问题
I'm trying to define in Z3 the parthood relation (called C in the code below) between pairs of sets (defined using array). I wrote 3 asserts to define reflexivity, transitivity, and antisymmetry but Z3 returns "unknown" and I don't understand why.
(define-sort Set () (Array Int Bool))
(declare-rel C (Set Set))
; reflexivity
(assert (forall ((X Set)) (C X X)))
; transitive
(assert (forall ((X Set)(Y Set)(Z Set))
(=>
(and (C X Y) (C Y Z))
(C X Z)
)
))
; antisymmetric
(assert (forall ((X Set)(Y Set))
(=>
(and (C X Y) (C Y X))
(= X Y)
)
))
(check-sat)
I noticed that the unknown is returned only when the antisymmetry is considered with one of the other 2 asserts. If I only consider the antisymmetry property Z3 doesn't return unknown. The same if I consider reflexivity and transitivity without antisymmetry.
回答1:
Quantifiers are inherently incomplete. So, it's not surprising that Z3 (or any other SMT solver) will return unknown
when they are present. There are a few heuristics that solvers use for handling quantifiers, such as e-matching; but those will only apply when you have ground-terms around. Your formulation, having only quantified axioms, is unlikely to benefit from that.

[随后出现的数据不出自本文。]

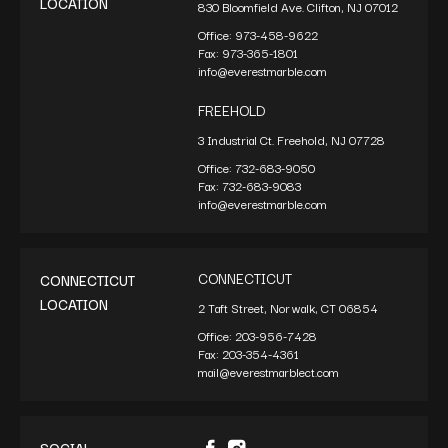
LOCATION
830 Bloomfield Ave. Clifton, NJ 07012
Office:
973-458-9622
Fax:
973-365-1801
info@everestmarble.com
FREEHOLD
3 Industrial Ct. Freehold, NJ 07728
Office:
732-683-9050
Fax:
732-683-9083
info@everestmarble.com
CONNECTICUT
CONNECTICUT
LOCATION
2 Taft Street, Norwalk, CT 06854
Office:
203-956-7428
Fax:
203-354-4361
mail@everestmarblect.com
SOCIAL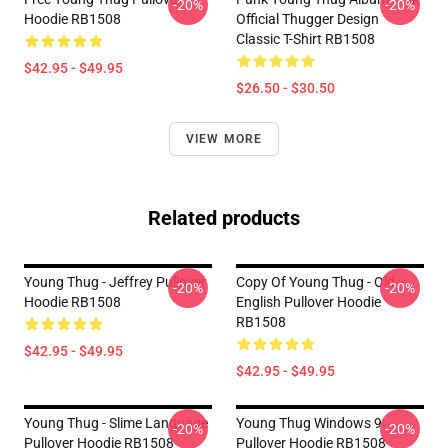
-20%
-20%
Hoodie RB1508
Official Thugger Design
Classic T-Shirt RB1508
$42.95 - $49.95
$26.50 - $30.50
VIEW MORE
Related products
Young Thug - Jeffrey Pullover
Copy Of Young Thug - Old
-20%
-20%
Hoodie RB1508
English Pullover Hoodie
RB1508
$42.95 - $49.95
$42.95 - $49.95
Young Thug - Slime Language
Young Thug Windows 9
-20%
-20%
Pullover Hoodie RB1508
Pullover Hoodie RB1508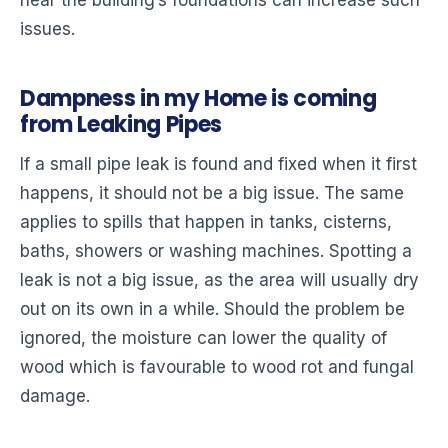
near the building’s foundations can increase such
issues.
Dampness in my Home is coming
from Leaking Pipes
If a small pipe leak is found and fixed when it first
happens, it should not be a big issue. The same
applies to spills that happen in tanks, cisterns,
baths, showers or washing machines. Spotting a
leak is not a big issue, as the area will usually dry
out on its own in a while. Should the problem be
ignored, the moisture can lower the quality of
wood which is favourable to wood rot and fungal
damage.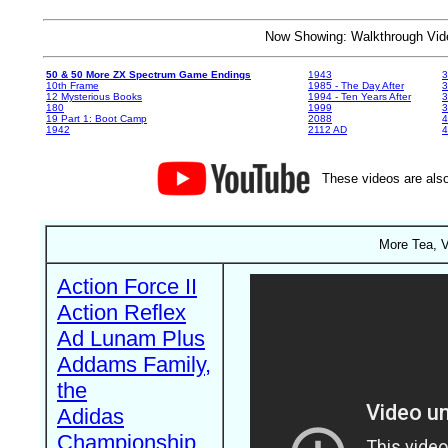
Now Showing: Walkthrough V
50 & 50 More ZX Spectrum Game Endings
1943
3
10th Frame
1985 - The Day After
3
12 Mysterious Books
1994 - Ten Years After
3
180
1999
19 Part 1: Boot Camp
2088
4
1942
2112 AD
4
These videos are also
More Tea, V
Action Force II
Action Reflex
Ad Lunam Plus
Addams Family,
the
Adidas
Championship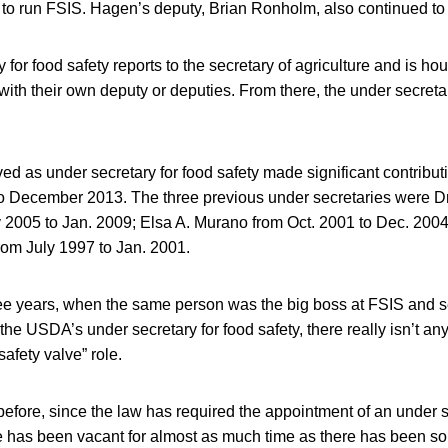
 to run FSIS. Hagen’s deputy, Brian Ronholm, also continued to
for food safety reports to the secretary of agriculture and is hou
with their own deputy or deputies. From there, the under secret
ved as under secretary for food safety made significant contrib
o December 2013. The three previous under secretaries were Dr
2005 to Jan. 2009; Elsa A. Murano from Oct. 2001 to Dec. 2004
rom July 1997 to Jan. 2001.
ree years, when the same person was the big boss at FSIS and s
f the USDA’s under secretary for food safety, there really isn’t a
afety valve” role.
efore, since the law has required the appointment of an under s
ice has been vacant for almost as much time as there has been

For reasoning about quantifiers in general, an SMT solver is simply not the best choice; use a theorem prover (Isabelle, Lean, Coq, etc.) for that.
Here's a nice slide deck by Leonardo on the use of quantifiers in SMT solving: https://leodemoura.github.io/files/qsmt.pdf. It can help provide some further insight into the techniques and the difficulties associated.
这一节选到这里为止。